[[ EXCERPT TO READ, beginning ]]

20th century Maryland style
Reader Katie Garner is facing a very typical issue for genealogical research: the issue of guardianship for the child of a person who has died.
Her specific question is how to find out when a guardianship was required, and how long — to what age — it would ordinarily last.
And, in a part of the question that warms the cockles of The Legal Genealogist‘s heart,1 Katie notes that she’s sure the answer has to be “based on locality and time period” and, she adds, she’s looking for information in Maryland in the early 1900s.
So… first off, let’s review the basic rules on guardianship.
We have to start by setting aside our 21st century views of taking care of children, and keep in mind that the only time the legal system really cared about kids until very modern times was when they were a public nuisance or a public charge, in which case they were locked up or bound out, or when they were entitled to get property, in which case the law stepped in to make sure the kids didn’t trade the property for a hunting dog and no adult stole it from them.
Remember that, at common law, there were three essential types of guardians: the guardian by nature; the guardian for nurture; and the guardian in socage. The guardian by nature or guardian for nurture had the right to physical custody of a minor child. That was always the father or, if the father died without naming a guardian in his will, then the mother. The difference between the two was that the guardianship by nature lasted to age 21 and gave the guardian control over the child’s personal property. Guardianship for nurture lasted to age 14 and didn’t involve property at all. The guardian in socage was the one who had custody of a minor’s lands and person.2
In America, the guardian in socage gave way to the guardian by statute — the person “appointed for a child by the deed or last will of the father, and who has the custody both of his person and estate until the attainment of full age.”3 And if nobody was named by the father, the court stepped in with a guardian by appointment of the court, with the same authority.4
Notice that this type of guardianship came into play only when there was an estate involved. If Papa died, and there wasn’t any property involved, then if Mama was able to keep the kids, she simply kept them. If Mama died too, then Gramma or Grampa took them in. Or Aunt Fanny and Uncle Bert. Or a cousin down the road. Or even a neighbor down the road. This was informal, and if the kids got raised, didn’t starve and didn’t run wild, nobody took a second look. Remember: the notion of formal adoption under the law didn’t even start in the United States until the 1850s.5 Only if there wasn’t anybody willing and able to take the kids did the legal system get involved. That’s when you find orphans being bound out, or handed over to some respectable citizen to be taught a trade.6
So… if there’s no property, there’s not going to be a guardianship at all at common law.

[[ EXCERPT TO READ, end ]]
[[ STORED DATA, beginning ]]

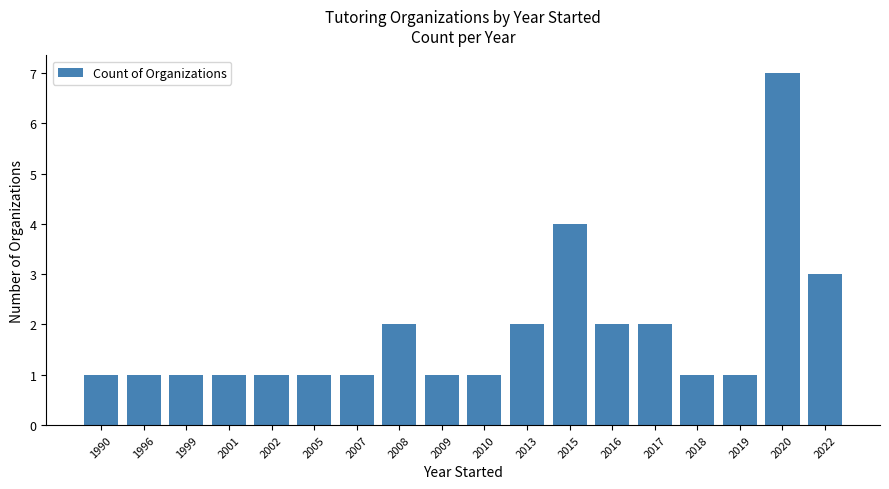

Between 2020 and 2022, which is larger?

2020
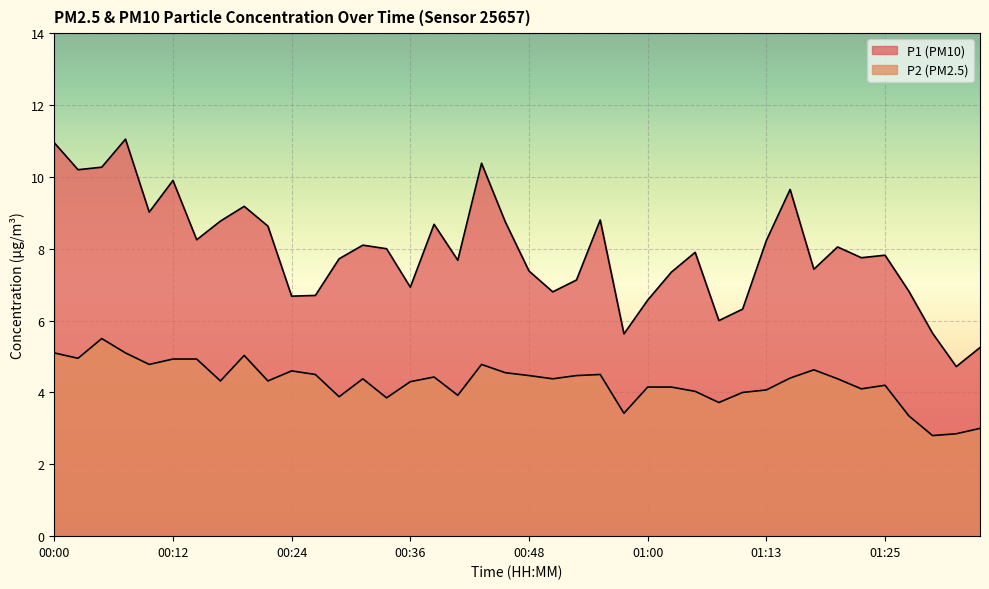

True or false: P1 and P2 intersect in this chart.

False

[[ STORED DATA, end ]]
[[ STORED DATA, beginning ]]

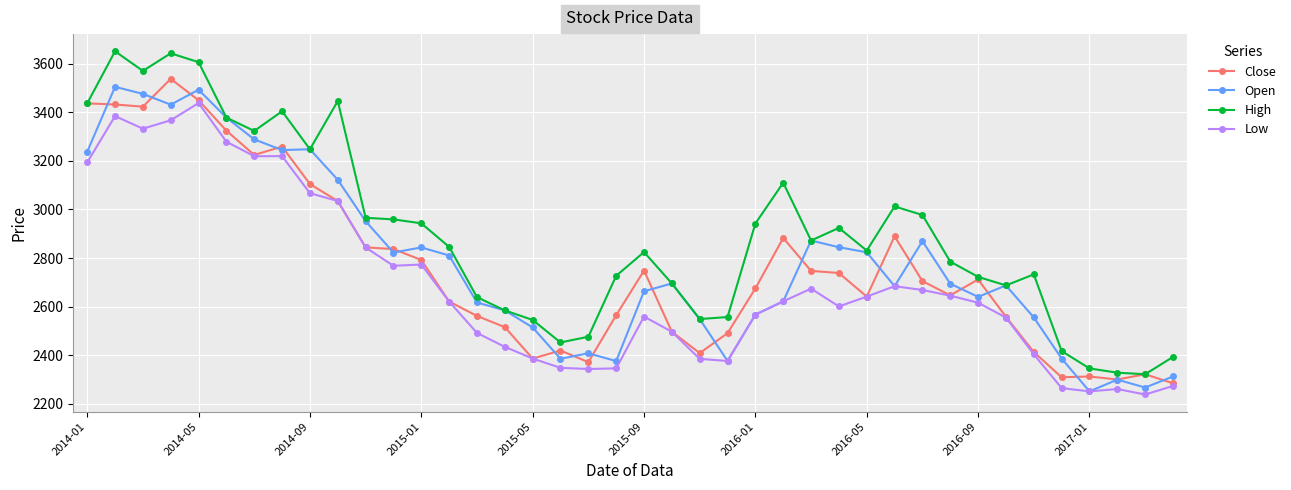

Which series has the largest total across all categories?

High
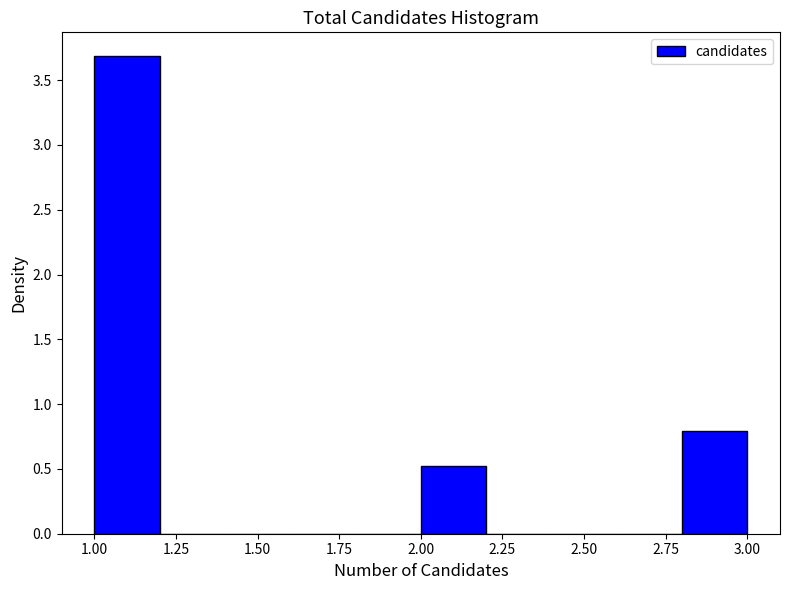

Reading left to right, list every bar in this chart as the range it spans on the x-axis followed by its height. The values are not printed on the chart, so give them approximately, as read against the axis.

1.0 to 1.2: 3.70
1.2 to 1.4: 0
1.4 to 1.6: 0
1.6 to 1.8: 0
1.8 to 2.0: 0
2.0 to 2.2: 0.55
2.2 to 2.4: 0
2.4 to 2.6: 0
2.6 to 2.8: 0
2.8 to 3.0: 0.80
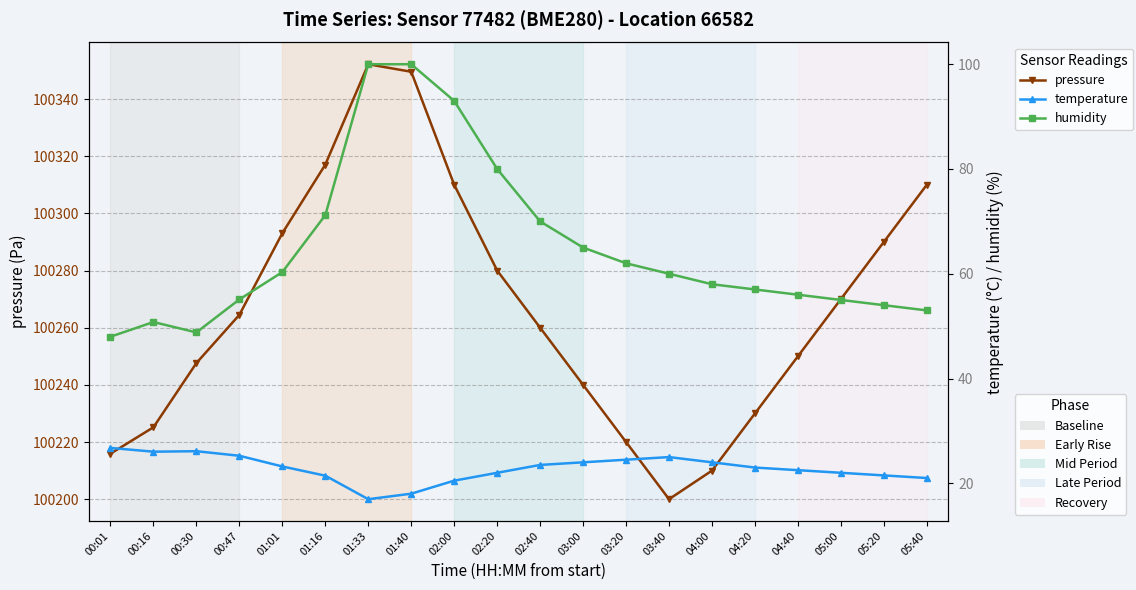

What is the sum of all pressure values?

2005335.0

[[ STORED DATA, end ]]

→ EXERCISES TO COMPLETE:
1. Answer these questions using the guardianship article:
(a) Which state and time period is Katie Garner researching?
(b) Until what age did guardianship for nurture last?
(c) In what decade did formal adoption under the law begin in the United States?
2. Repeat word for word the part of the guardianship article that begins at the words "We have to start" and stops after "it from them.".

→ ANSWERS BY TASK:
1.
(a) Maryland in the early 1900s
(b) Age 14
(c) The 1850s

2.
We have to start by setting aside our 21st century views of taking care of children, and keep in mind that the only time the legal system really cared about kids until very modern times was when they were a public nuisance or a public charge, in which case they were locked up or bound out, or when they were entitled to get property, in which case the law stepped in to make sure the kids didn’t trade the property for a hunting dog and no adult stole it from them.